The stretch from the line with "For every layout element, output its label and" through the line with "List each element's type, its" in the records below: write it out exactly, and nothing else.

DATA SUPPLIED START

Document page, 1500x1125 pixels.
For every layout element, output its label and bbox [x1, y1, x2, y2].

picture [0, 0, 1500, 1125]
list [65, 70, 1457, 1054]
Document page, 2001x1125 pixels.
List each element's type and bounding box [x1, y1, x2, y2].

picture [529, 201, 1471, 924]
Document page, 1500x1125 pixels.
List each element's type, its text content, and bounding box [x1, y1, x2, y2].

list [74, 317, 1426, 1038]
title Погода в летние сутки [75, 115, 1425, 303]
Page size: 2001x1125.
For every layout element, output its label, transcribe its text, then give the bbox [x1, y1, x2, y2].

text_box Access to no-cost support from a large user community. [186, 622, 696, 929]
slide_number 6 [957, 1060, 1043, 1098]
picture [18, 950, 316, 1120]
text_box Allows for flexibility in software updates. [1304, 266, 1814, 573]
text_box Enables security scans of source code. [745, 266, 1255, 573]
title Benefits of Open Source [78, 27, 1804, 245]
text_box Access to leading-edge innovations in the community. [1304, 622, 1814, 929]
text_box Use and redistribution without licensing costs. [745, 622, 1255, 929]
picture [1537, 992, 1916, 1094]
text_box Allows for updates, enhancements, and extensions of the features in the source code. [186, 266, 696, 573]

DATA SUPPLIED END

**REPLY**
For every layout element, output its label and bbox [x1, y1, x2, y2].

picture [0, 0, 1500, 1125]
list [65, 70, 1457, 1054]
Document page, 2001x1125 pixels.
List each element's type and bounding box [x1, y1, x2, y2].

picture [529, 201, 1471, 924]
Document page, 1500x1125 pixels.
List each element's type, its text content, and bounding box [x1, y1, x2, y2].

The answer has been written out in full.